▶ _Your objective_
Reproduce the material that follows, please, but only from its first line to the line containing "of human colorectal", inclusive.

▶ _Recorded data_
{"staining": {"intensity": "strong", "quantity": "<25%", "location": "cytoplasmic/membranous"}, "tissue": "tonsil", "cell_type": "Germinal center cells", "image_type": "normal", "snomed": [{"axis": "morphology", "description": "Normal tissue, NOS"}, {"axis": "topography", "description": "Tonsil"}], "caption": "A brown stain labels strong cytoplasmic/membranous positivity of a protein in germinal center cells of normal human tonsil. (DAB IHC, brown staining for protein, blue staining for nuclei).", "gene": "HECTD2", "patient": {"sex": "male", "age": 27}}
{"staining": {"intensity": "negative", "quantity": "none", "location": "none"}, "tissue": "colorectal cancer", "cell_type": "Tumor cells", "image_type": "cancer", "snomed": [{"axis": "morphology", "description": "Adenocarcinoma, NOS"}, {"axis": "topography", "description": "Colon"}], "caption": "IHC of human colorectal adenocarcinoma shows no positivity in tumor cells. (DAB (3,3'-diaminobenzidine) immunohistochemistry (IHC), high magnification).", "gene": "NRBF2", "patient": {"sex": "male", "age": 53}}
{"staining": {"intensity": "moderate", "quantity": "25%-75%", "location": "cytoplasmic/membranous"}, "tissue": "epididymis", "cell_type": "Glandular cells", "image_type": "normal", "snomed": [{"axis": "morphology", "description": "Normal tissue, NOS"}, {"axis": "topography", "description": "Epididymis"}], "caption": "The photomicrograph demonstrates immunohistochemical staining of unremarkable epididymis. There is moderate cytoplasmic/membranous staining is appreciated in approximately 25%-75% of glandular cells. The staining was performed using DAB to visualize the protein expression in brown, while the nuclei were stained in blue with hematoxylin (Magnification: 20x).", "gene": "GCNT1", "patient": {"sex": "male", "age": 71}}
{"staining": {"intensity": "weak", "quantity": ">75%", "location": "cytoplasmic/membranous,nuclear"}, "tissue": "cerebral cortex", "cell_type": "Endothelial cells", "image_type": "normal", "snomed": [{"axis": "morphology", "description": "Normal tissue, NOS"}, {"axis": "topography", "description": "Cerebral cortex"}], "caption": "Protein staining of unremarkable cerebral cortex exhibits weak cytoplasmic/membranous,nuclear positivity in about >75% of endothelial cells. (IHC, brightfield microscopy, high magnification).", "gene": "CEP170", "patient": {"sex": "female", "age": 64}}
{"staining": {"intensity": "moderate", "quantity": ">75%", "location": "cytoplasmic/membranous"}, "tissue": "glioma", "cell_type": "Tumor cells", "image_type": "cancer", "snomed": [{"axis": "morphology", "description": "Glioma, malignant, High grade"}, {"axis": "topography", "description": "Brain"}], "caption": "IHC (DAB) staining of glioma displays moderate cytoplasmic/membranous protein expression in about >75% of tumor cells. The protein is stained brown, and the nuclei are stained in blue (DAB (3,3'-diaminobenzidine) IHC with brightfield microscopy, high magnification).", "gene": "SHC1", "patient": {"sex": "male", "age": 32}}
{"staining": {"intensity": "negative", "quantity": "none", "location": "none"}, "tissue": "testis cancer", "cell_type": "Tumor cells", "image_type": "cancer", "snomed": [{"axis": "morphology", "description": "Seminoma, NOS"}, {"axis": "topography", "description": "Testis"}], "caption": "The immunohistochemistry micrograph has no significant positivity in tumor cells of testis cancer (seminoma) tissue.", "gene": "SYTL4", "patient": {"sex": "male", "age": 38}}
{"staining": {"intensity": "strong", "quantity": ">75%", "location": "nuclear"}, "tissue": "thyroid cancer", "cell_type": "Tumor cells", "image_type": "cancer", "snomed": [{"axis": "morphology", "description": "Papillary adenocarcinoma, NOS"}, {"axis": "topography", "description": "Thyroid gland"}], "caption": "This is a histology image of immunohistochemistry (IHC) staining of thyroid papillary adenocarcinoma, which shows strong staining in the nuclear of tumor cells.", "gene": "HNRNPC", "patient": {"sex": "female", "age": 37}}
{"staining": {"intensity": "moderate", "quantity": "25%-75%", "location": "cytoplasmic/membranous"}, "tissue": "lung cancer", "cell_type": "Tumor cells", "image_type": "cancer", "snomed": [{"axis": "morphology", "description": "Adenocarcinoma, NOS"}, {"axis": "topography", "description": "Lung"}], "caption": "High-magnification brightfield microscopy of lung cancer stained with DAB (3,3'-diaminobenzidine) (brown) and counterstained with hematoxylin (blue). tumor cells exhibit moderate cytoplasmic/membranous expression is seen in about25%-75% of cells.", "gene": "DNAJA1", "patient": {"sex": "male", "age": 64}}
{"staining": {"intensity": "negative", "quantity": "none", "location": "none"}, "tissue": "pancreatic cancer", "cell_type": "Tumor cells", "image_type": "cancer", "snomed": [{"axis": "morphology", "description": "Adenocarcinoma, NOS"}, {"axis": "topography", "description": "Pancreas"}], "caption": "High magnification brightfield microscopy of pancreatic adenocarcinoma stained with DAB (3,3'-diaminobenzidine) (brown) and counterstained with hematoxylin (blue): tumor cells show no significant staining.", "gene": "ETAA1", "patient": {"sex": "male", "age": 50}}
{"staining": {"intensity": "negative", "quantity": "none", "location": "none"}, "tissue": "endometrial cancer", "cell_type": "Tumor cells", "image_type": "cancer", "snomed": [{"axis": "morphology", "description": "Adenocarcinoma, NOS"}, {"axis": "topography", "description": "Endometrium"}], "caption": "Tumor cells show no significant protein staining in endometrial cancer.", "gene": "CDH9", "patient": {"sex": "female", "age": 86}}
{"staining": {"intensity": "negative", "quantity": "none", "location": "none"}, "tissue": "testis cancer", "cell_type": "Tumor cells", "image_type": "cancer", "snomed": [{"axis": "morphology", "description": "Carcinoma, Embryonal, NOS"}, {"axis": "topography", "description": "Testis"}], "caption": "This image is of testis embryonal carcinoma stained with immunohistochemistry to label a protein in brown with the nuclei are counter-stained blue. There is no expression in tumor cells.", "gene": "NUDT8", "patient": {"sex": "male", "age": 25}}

▶ _Solved exercise_
{"staining": {"intensity": "strong", "quantity": "<25%", "location": "cytoplasmic/membranous"}, "tissue": "tonsil", "cell_type": "Germinal center cells", "image_type": "normal", "snomed": [{"axis": "morphology", "description": "Normal tissue, NOS"}, {"axis": "topography", "description": "Tonsil"}], "caption": "A brown stain labels strong cytoplasmic/membranous positivity of a protein in germinal center cells of normal human tonsil. (DAB IHC, brown staining for protein, blue staining for nuclei).", "gene": "HECTD2", "patient": {"sex": "male", "age": 27}}
{"staining": {"intensity": "negative", "quantity": "none", "location": "none"}, "tissue": "colorectal cancer", "cell_type": "Tumor cells", "image_type": "cancer", "snomed": [{"axis": "morphology", "description": "Adenocarcinoma, NOS"}, {"axis": "topography", "description": "Colon"}], "caption": "IHC of human colorectal adenocarcinoma shows no positivity in tumor cells. (DAB (3,3'-diaminobenzidine) immunohistochemistry (IHC), high magnification).", "gene": "NRBF2", "patient": {"sex": "male", "age": 53}}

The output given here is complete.